Greg Hood, the new head of the Australian Transport Safety Bureau (ATSB), said this week that authorities were planning the next phase of the deep-sea sonar search for MH370 in case the current area turns up nothing. The search of a 46,000-square-mile area is due to end in the coming months. While authorities have already spent $160 million for locating the missing plane, Hood reportedly said that more funding commitment was required if the search is to be expanded.
“If it is not in the area which we defined, it’s going to be somewhere else in the near vicinity,” he reportedly said.
Authorities reportedly said that the analysis of a wing fragment known as a flaperon found on Reunion Island off the African coast in July last year will most likely help narrow a possible next search area outside the current boundary.
Australia's Commonwealth Scientific and Industrial Research Organization's oceanography department in the island state of Tasmania will receive six replicas of the flaperon to determine whether it is the wind or the currents that affect how they drift, Hood said.
The flaperon was the first piece of wreckage to be recovered from the missing jet, which went missing on March 8, 2014, with 239 people on board while on its way from Kuala Lumpur to Beijing. Following this, several debris pieces have emerged that authorities believe most "likely" belong to the missing jet.
Peter Foley, the ATSB’s director of Flight MH370 search operations since the outset, told the Associated Press that he hoped the enhanced drift modeling would narrow the next search area to 340 miles.
“Even the best drift analysis is not going to narrow it down to x-marks-the-spot,” he said.
Over the last few weeks, theories have surfaced that say Zaharie Ahmad Shah, captain of the missing plane, “deliberately flew the plane into the Indian Ocean.” However, Malaysian authorities refuted the claims saying that "he (Zaharie) had simulated the flight path, but it is one of thousands of simulations to many parts of the world. We cannot, just based on this, confirm he did it.”

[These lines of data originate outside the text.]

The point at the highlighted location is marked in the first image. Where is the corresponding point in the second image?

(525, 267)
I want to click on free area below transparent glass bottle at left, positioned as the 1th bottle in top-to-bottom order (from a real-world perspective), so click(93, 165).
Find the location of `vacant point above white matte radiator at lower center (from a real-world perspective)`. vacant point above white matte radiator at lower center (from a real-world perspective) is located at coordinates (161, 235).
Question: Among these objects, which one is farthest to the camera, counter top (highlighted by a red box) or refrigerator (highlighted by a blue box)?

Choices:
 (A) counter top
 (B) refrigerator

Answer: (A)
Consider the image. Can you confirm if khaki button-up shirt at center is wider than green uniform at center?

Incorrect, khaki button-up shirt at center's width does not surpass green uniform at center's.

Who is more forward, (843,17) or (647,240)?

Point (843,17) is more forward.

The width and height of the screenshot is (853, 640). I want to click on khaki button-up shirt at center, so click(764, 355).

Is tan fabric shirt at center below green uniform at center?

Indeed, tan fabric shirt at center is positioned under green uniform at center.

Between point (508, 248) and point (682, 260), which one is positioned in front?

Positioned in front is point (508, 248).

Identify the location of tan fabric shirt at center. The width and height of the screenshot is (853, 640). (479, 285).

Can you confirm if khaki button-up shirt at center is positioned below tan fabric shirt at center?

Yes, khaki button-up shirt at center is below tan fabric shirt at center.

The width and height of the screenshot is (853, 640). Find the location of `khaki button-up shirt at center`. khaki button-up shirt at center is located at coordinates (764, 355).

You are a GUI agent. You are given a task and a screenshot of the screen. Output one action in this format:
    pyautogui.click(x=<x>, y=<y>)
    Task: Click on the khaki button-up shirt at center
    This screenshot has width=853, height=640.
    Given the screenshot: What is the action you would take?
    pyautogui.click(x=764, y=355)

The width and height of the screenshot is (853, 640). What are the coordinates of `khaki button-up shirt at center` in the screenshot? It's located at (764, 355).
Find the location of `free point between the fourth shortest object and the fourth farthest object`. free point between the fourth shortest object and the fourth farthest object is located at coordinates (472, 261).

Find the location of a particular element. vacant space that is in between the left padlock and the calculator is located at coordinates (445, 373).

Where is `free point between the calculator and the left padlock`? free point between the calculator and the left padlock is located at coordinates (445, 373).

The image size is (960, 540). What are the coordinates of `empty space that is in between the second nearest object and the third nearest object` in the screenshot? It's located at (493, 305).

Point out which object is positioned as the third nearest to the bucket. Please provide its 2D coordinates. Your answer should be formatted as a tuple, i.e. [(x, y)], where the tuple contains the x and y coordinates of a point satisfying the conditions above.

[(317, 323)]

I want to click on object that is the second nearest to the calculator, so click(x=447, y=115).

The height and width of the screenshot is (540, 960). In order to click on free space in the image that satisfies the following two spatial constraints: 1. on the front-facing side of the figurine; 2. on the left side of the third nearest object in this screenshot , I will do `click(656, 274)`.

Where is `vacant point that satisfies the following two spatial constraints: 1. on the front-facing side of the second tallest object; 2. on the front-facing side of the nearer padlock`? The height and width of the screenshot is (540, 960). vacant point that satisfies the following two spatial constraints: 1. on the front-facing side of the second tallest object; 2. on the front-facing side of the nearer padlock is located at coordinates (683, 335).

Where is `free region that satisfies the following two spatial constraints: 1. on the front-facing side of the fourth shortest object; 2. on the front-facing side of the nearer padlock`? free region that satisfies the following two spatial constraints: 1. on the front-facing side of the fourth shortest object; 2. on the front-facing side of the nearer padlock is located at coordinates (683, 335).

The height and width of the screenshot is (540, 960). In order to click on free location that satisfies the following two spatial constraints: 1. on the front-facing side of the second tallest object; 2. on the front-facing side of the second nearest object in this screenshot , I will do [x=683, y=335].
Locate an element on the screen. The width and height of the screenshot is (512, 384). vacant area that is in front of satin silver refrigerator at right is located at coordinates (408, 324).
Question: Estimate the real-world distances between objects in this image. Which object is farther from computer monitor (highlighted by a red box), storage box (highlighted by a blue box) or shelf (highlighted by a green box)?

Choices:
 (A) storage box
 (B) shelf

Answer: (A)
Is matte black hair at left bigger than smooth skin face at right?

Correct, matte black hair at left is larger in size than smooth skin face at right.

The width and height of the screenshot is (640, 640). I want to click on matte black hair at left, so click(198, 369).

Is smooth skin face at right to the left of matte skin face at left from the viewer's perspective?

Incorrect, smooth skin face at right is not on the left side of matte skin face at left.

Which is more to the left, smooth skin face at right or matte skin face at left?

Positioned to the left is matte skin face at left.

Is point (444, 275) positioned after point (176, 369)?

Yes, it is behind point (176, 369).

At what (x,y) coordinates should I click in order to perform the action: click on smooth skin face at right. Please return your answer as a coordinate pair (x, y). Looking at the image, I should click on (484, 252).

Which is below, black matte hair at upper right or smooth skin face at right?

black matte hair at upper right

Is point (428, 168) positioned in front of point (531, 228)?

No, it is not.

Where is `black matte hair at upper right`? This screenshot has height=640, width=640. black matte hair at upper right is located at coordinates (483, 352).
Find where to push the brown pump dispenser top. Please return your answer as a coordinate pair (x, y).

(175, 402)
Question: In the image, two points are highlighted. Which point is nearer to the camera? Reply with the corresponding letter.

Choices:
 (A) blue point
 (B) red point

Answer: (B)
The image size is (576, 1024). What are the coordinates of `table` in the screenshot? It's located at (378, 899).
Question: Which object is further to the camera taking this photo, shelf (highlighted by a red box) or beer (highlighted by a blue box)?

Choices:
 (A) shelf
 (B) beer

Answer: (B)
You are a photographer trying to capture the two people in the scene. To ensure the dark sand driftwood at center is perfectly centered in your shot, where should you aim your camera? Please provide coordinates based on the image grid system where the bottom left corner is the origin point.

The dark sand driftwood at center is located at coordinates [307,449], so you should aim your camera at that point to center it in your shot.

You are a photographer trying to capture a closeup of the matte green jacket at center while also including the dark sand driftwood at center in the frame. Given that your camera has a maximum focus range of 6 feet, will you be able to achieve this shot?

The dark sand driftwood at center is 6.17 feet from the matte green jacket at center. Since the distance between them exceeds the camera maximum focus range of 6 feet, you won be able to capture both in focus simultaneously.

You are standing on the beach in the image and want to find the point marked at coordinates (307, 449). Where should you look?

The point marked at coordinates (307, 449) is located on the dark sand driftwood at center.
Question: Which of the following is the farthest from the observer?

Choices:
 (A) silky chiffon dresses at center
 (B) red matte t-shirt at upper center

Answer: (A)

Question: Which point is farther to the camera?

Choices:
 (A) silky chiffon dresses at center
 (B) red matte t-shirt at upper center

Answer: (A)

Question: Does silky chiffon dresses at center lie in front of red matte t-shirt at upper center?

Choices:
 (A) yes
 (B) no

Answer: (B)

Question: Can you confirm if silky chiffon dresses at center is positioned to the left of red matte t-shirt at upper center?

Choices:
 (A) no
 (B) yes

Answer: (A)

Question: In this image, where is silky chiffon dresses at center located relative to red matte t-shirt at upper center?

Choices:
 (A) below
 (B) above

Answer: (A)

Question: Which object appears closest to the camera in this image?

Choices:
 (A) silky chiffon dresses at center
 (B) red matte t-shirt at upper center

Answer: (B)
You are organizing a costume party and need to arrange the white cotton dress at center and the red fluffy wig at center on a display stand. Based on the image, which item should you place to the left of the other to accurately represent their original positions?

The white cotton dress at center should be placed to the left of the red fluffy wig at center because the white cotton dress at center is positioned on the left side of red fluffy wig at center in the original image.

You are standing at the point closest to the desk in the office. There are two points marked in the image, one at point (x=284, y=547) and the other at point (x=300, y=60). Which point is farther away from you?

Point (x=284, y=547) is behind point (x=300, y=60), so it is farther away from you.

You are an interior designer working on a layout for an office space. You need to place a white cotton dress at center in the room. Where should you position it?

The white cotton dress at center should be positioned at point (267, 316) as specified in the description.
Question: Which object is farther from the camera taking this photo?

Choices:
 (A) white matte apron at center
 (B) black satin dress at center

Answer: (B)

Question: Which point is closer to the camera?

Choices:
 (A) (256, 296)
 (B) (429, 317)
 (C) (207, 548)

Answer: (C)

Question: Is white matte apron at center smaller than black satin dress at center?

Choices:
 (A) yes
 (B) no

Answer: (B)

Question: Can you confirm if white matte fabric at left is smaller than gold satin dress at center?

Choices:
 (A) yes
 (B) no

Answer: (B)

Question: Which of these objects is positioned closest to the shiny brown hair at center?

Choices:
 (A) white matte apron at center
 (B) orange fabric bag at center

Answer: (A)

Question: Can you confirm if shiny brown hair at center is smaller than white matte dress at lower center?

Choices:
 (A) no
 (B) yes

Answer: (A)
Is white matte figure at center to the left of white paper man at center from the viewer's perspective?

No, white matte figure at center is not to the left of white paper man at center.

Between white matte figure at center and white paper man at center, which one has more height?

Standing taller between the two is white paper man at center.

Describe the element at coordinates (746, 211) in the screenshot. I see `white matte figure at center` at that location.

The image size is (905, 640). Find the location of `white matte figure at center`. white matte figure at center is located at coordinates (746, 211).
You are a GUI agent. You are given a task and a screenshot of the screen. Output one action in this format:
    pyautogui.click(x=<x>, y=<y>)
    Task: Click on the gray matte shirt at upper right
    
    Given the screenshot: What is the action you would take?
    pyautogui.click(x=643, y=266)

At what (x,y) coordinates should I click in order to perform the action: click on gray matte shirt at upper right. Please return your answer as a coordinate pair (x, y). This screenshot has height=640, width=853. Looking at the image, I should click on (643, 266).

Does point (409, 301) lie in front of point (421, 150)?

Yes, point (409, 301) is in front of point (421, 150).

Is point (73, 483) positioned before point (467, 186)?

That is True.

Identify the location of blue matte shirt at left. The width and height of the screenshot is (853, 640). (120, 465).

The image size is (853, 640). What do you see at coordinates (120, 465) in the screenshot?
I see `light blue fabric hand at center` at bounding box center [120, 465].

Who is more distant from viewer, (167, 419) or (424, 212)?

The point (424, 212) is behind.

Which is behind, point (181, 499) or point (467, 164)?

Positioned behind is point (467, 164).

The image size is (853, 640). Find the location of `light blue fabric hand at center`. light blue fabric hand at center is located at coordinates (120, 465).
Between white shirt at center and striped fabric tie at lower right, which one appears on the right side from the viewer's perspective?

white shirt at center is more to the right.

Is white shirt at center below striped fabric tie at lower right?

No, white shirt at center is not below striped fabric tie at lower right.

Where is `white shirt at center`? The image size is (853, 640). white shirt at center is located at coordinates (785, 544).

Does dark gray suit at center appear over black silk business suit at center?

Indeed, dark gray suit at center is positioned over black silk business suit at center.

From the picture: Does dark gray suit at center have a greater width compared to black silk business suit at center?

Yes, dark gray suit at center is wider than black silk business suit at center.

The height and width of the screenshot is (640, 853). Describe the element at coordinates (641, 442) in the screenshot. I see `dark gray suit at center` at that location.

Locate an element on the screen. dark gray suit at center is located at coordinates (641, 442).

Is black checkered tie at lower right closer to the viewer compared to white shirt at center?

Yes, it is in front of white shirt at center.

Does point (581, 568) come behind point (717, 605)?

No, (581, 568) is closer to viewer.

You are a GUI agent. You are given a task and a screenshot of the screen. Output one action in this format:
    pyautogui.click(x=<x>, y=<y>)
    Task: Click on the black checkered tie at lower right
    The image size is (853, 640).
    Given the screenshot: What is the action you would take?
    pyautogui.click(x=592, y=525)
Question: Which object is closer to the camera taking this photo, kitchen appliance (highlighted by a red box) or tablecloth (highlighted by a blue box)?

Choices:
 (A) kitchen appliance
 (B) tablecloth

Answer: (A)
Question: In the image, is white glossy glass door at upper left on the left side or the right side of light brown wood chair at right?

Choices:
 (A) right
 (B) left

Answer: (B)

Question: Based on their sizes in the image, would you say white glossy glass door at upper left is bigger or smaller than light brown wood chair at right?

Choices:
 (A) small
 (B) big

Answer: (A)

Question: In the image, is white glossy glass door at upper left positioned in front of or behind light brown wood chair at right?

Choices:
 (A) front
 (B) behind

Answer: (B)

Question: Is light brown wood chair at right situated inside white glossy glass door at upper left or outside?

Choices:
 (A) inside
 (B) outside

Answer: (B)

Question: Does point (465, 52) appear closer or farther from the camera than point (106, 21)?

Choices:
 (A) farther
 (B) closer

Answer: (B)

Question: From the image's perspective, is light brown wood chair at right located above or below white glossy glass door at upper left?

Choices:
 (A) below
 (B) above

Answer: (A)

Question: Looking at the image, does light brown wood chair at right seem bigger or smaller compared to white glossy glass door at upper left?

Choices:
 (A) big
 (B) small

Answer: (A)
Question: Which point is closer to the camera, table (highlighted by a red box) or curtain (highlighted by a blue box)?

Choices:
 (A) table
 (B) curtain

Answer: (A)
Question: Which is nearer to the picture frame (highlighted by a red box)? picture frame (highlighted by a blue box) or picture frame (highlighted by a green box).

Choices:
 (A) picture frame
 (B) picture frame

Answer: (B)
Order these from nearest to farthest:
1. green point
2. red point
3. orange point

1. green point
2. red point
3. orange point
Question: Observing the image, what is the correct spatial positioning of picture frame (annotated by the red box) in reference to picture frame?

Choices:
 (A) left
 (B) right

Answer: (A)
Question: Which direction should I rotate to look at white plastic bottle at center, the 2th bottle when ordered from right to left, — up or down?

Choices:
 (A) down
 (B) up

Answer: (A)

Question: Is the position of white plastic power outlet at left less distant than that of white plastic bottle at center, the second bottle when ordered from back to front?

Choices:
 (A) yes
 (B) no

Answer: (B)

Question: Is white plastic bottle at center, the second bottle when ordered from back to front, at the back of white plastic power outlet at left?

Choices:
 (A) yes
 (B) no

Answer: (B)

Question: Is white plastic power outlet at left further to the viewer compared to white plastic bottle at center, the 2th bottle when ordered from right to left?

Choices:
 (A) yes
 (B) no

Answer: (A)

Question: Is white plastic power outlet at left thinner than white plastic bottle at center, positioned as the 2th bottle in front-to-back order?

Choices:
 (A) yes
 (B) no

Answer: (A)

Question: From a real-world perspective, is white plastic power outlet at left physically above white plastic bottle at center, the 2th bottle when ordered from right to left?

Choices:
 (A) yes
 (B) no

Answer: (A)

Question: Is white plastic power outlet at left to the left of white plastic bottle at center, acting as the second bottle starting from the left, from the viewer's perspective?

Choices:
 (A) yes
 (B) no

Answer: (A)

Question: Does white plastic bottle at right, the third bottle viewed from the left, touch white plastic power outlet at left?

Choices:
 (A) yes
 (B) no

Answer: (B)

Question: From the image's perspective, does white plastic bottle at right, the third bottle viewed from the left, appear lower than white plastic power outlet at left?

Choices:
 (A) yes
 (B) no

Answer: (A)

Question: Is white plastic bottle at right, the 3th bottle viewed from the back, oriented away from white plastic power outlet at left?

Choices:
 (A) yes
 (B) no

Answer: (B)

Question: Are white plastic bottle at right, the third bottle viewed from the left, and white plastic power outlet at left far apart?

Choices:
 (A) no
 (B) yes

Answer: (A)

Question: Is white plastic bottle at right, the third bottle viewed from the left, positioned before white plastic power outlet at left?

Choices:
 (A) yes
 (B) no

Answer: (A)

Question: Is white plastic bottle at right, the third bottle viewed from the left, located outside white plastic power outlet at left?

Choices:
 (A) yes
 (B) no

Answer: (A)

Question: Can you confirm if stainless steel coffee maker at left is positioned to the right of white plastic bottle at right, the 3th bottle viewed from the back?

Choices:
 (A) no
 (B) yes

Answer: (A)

Recent analysis of the final satellite signals also suggest the plane was descending at a rate of between 12,000 feet and 20,000 feet a minute before it crashed.
“The rate of descent combined with the position of the flap if it’s found that it is not deployed will almost certainly rule out either a controlled ditch or glide,” Foley said. “If it’s not in a deployed state, it validates, if you like, where we’ve been looking.”